Segment coordinate systems and calculations of joint angles and joint moments were established using a custom-written script in BodyBuilder (Vicon Motion Systems Ltd., Oxford, UK). Briefly, vertical axes for the thigh and shank were defined from distal to proximal joint centers, with the mediolateral axes being defined through the medial and lateral epicondyle and malleolus markers, and the anteroposterior axes resulting from the cross product. Pelvis and trunk segment axes were defined to match with previous publications^16,26^. Joint angles were computed using a YXZ Euler rotation sequence. Knee joint rotations were defined as flexion-extension around the Y-axis, adduction-abduction around the subsequently X’-axis, and internal-external rotation around the Z’’-axis^16^. External knee joint moments were then calculated using a standard inverse dynamics approach and normalized to each participant’s body mass. The IC was set to the frame in which vertical GRF exceeded a value of 20 N. All further processing was performed using custom scripts in Matlab (R2022b, The MathWorks Inc.).

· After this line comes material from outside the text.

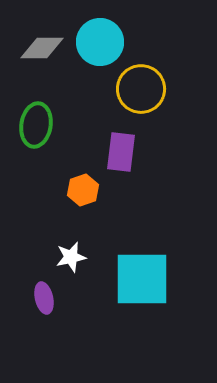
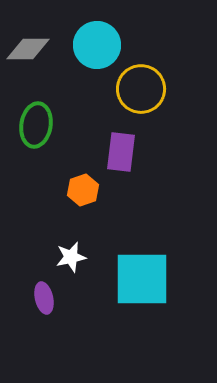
cyan circle: moved 3 px left, 3 px down
gray diamond: moved 14 px left, 1 px down
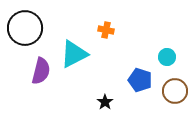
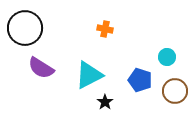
orange cross: moved 1 px left, 1 px up
cyan triangle: moved 15 px right, 21 px down
purple semicircle: moved 3 px up; rotated 108 degrees clockwise
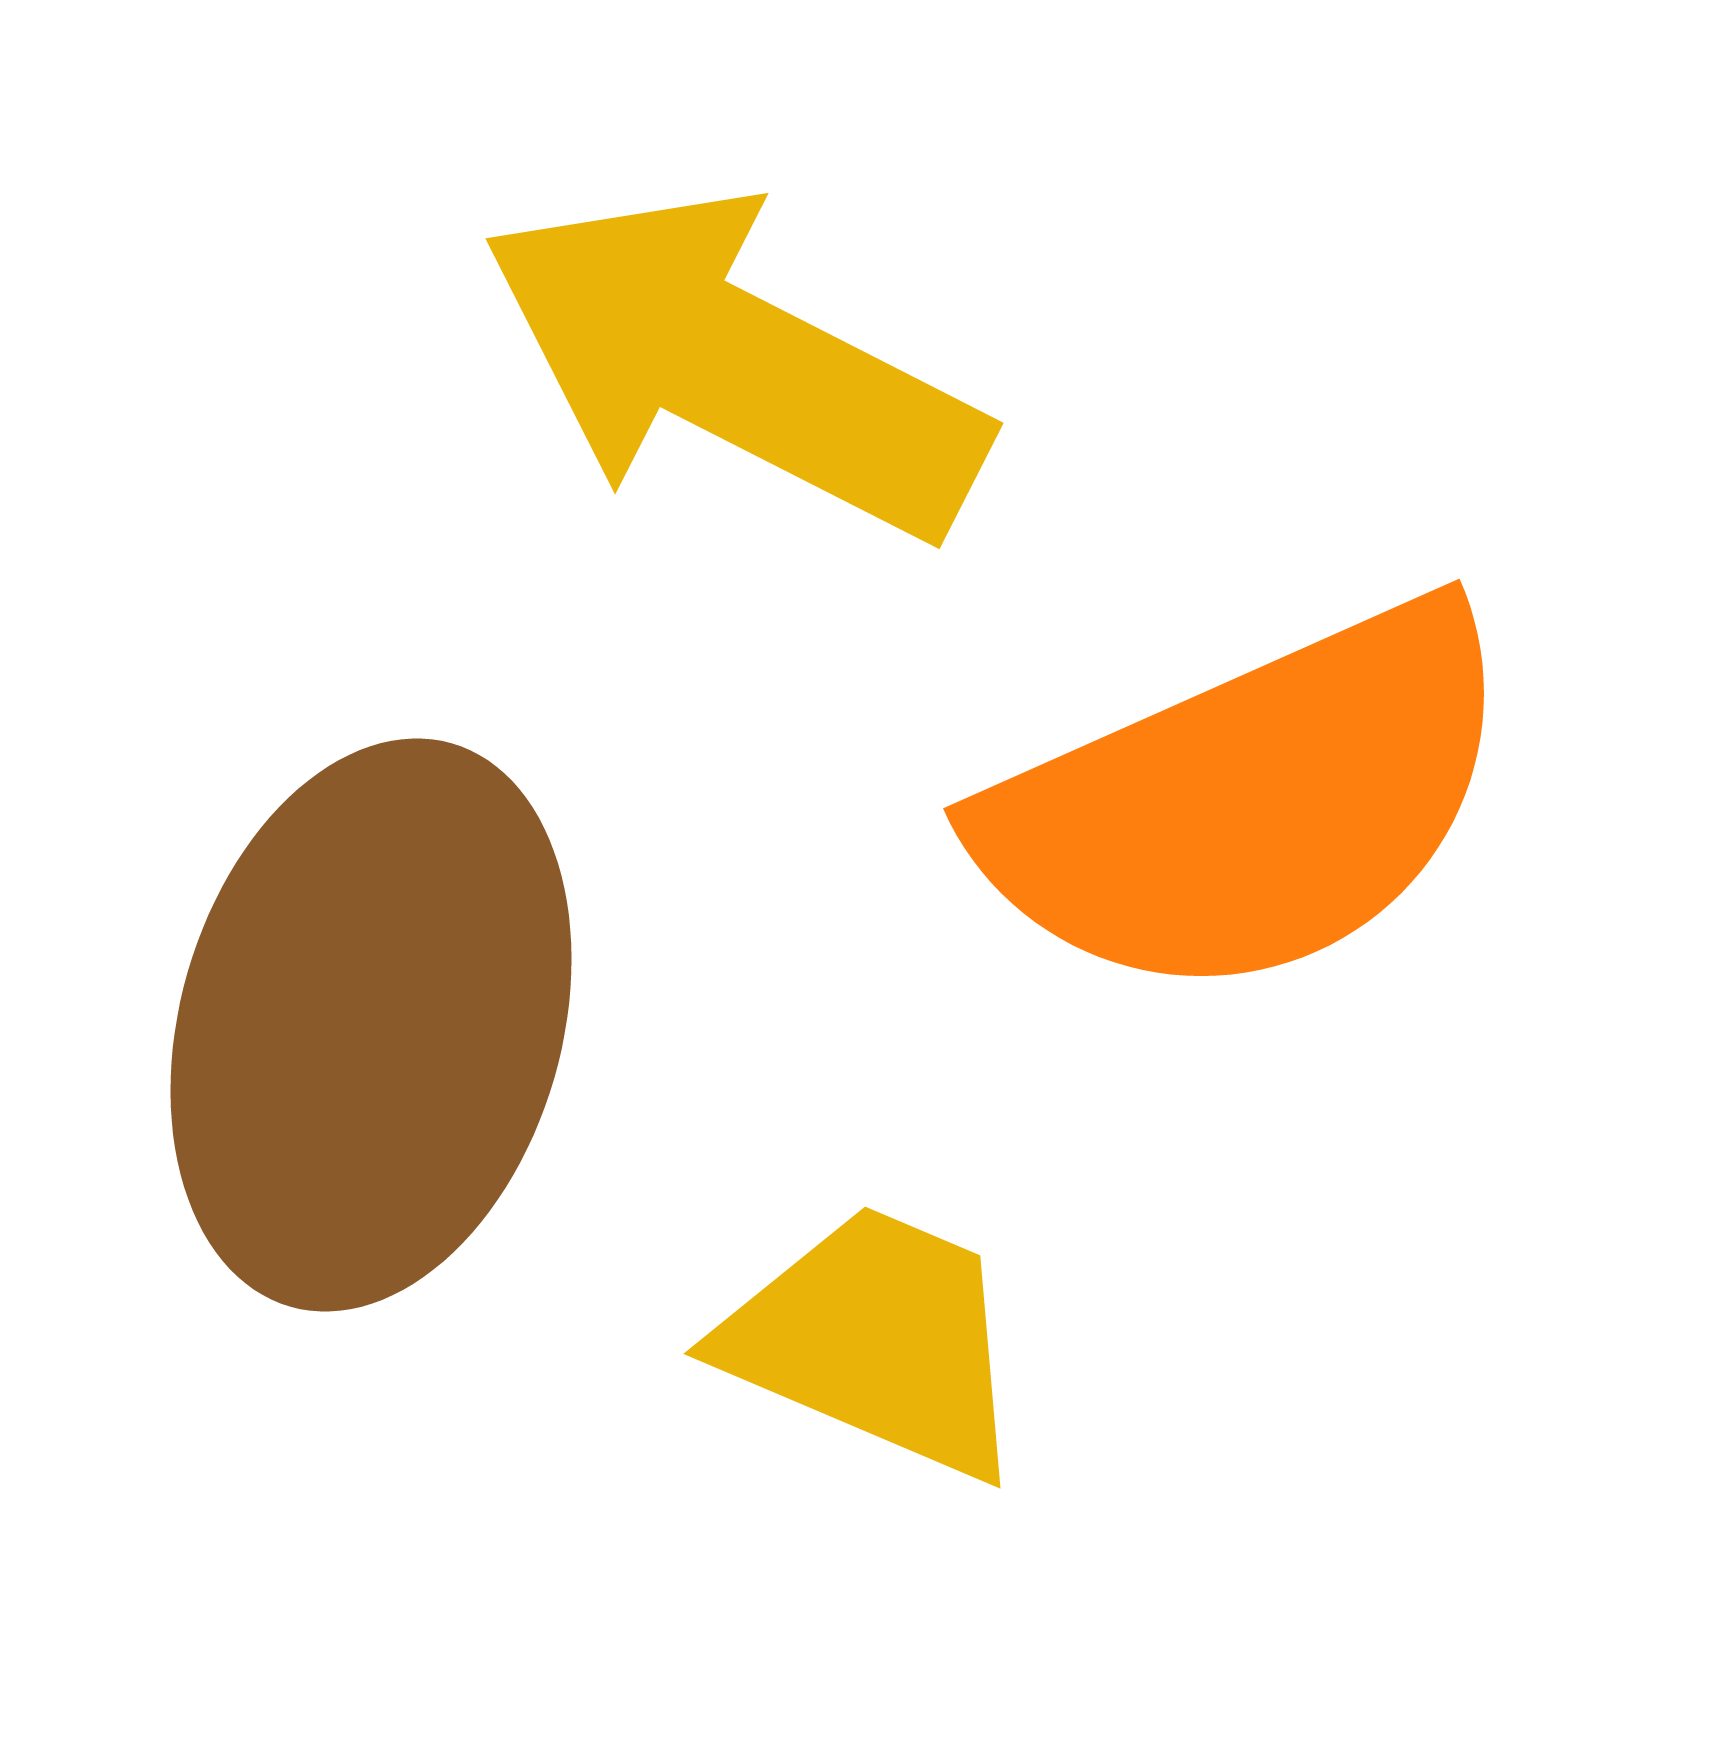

The discrete biomechanical variables were selected based on their association with the ACL injury mechanism^5,13^. At IC, knee flexion and foot progression angles as well as pelvis, hip and trunk angles in the frontal and transverse plane were extracted, reflecting preparatory movements for initiating the COD^16^. Furthermore, the peak knee abduction angle and moment were extracted during weight acceptance (WA), as this early phase of stance can be considered relevant for ACL injuries^9^. WA was defined as the time from IC to maximum knee flexion^27^. A detailed description of the joint angles and moment directions will be provided in the results section.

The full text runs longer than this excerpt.